Seamanship Quotation

“In political activity, then, men sail a boundless and bottomless sea; there is neither harbour for shelter nor floor for anchorage, neither starting-place nor appointed destination.”
— from Michael Oakeshott's
Political Education” (1951)

Wednesday, December 14, 2011

Why Canadian politics can’t be taken too seriously?

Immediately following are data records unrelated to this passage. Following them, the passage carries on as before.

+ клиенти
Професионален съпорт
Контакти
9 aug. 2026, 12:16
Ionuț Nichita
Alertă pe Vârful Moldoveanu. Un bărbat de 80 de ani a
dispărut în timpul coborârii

Political observers in Canada are in a state of smug unease.
Their pollsters claim that Canadians think the country’s “on the right track.” Separatism in the regions is acting dead. All the growing problems—demographic, economic, and environmental—are still looming, and if something controversial had to be done, a majority government is in place to do it decisively.
Nevertheless, year-end political conversations are laced with worry: why is talk in Ottawa so listless and boring? Where are the aggressive idealists with new ideas to shame the incrementalists? Why are young adults—who are extraordinarily worried about the future—so apathetic about the country’s political affairs? Why are there literally no promising, experienced, dangerous, or naive Canadians running openly for the leadership of Canada’s time-tested instrument of political innovation—the Liberal Party? 
The explanations of the moment are unimpressive. Canadian politicians are as “authentic” today as ever. The country’s majority prime minister dominates Ottawa but has no mind-numbing influence elsewhere. The housing market hasn’t collapsed; the middle class doesn’t feel much poorer. But, there are plenty of things going on elsewhere that scare Canadians.
Richard Gwyn, columnist and author of several great dramas about Canadian politics, offered a dangerously basic explanation in a Toronto Star column entitled “Much ado about nothing in Canadian Politics.” His picture of Canada’s politics was “destabilized” by the whisper of a retired Ottawa mandarin:
“While we were discussing some current issue he, once a senior deputy minister, remarked casually, “During all my years in the civil service, I never took Canadian politics the least seriously.”
“First came surprise. Then a certain annoyance at his blithe dismissal of an activity we’d both for so long treated as important (he outwardly).
“Afterwards came the uneasy thought that maybe he’d blurted out a truth as obvious as that of the small boy about the naked emperor parading past him.
“Does it in fact make the least difference to the way most Canadians live most of the time whether the government of the day is Conservative or Liberal or, maybe one year or other, New Democrat?”
Gwyn goes on to outline the cozy constraints on Canada’s federation and concludes that its politics are merely “competent house-keeping.” Gwyn acknowledges that he’s probably always taken it all too seriously.
Actually, Gwyn just took Ottawa too seriously.
“Democratic politics is about choice.” Gwyn points out, “But if we have no politics, how can we make choices?”
Political choices only really matter, however, where there is political power. Democratic federal capitals exist, not to keep the people at a distance and build sophisticated bureaucracies, but to assemble enough power in one place to make a significant difference.
Young people today haven’t retreated back to the village square. Indeed, they are highly interested in global affairs and the politics of those capitals that hold real power. Ottawa doesn’t and, so, increasingly, it’s not their destination.
Half the battle to restore politics amongst Canada’s very political population is to acknowledge, as Gwyn nearly has, that the idea of a “strong central government” for Canada is a distraction—not because more power should go down to the provinces, but because Canadians have invested in the wrong capital.
Ottawa isn’t more powerful than the sum of Canada’s parts. Indeed, Canadians would individually have more influence on real power—and real choices—if they were full-fledged citizens of a North American federation.